Strategy for OMFV development is to meld and evolve future technologies from already proven and fielded ones, to help reduce NGCV program risk. It is a recognition on the part of Army contracting officers that reliance on immature-and-yet-to-be-fully-proven technologies was partially responsible for dooming earlier Army efforts to modernize its fighting vehicles in the Future Combat System (FCS) and Ground Combat Vehicle (GCV) programs. FCS was cancelled by Defense Secretary Robert Gates in 2009 and GCV was ended by Defense Secretary Chuck Hagel in 2014.

That recognition is evident in the OMFV Request for Proposal released in April 2019. The RFP stated: “Since its inception, the NGCV-OMFV program has represented an innovative approach to Army acquisition by focusing on delivering an essentially new capability to the Armor Brigade Combat Teams while under a significantly reduced timeline, as compared to traditional acquisition efforts. This will be achieved by leveraging existing materiel solutions with proven capabilities coupled with new technologies to meet the requirements.”  

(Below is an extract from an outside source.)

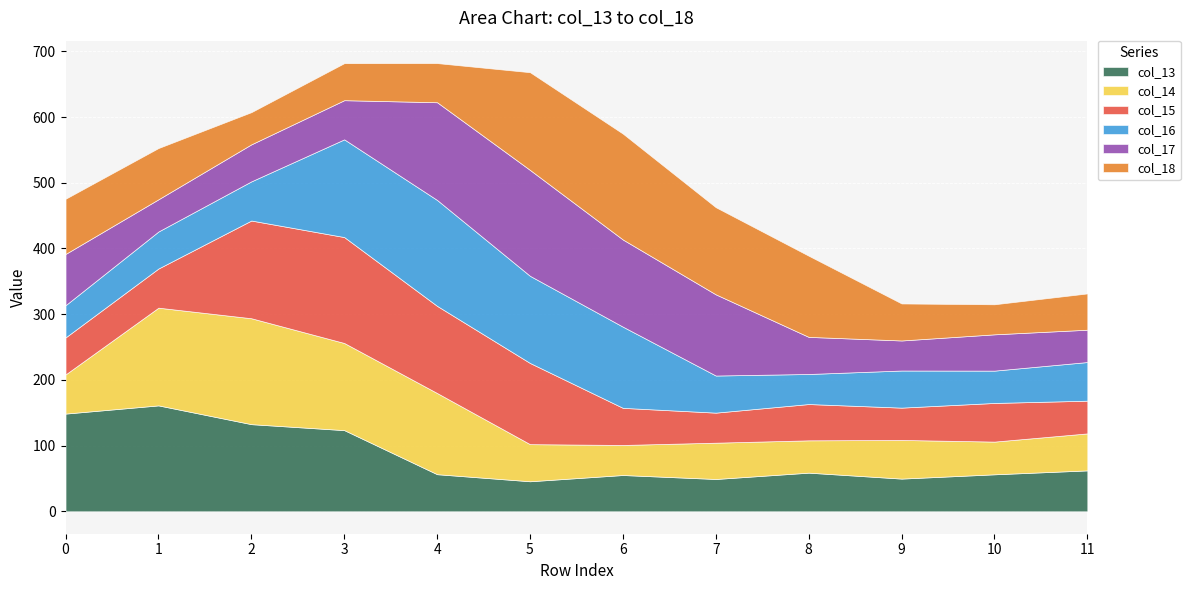

How many times do col_13 and col_17 cross each other?

2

This intention is to allow the program to directly enter into Middle Tier Acquisition Rapid Prototyping (MTA-RP) phase, alleviating a 2 to 3 year Technology Maturation & Risk Reduction phase. Production and fielding is to follow after MTA-RP. The vehicles are planned to be soldier maintained with repair parts to be available through regular Army supply.

Such present-day capabilities in power generation and management are already being tested by the Army’s Tank Automotive Research, Development and Engineering Center (TARDEC). In mid-June 2019, for example, TARDEC selected Leonardo DRS and Allison Transmission to demonstrate On-Board Vehicle Power technology on Terminal High Altitude Area Defense missile battery command and control and launcher vehicles. These system improvements will give air defense operators immediate access to electrical power directly from a vehicle’s power train. The idea is to transform the vehicles themselves into portable, rolling generators. 

“Our onboard vehicle power capability is really meant to support the addition of new capabilities to existing platforms,” explained Bill Guyan, Leonardo DRS senior vice president and general manager of land electronics. “We’re able to take any vehicle with an Allison transmission and mount a motor capability to the transmission that can generate from 60 to 120 kilowatts of power that can be used on the vehicle for increased demand mission packages like counter UAS, command post on the move, or high energy laser, for example. 

“We can also take that same power and through a micro grid port it off of the platform for export. In a dual-use mission, for example, a National Guard unit that arrives into an area devastated by a hurricane or a flood can connect to a hospital with its vehicle and power that facility until the generator can be replaced or repaired.”

The NGCV program will look to leverage this type of capability on its vehicles to power extended-range threat detection, faster and more complex communication capabilities, active protection systems, sensor fusion, directed energy weapons, and tactical network/cloud computing.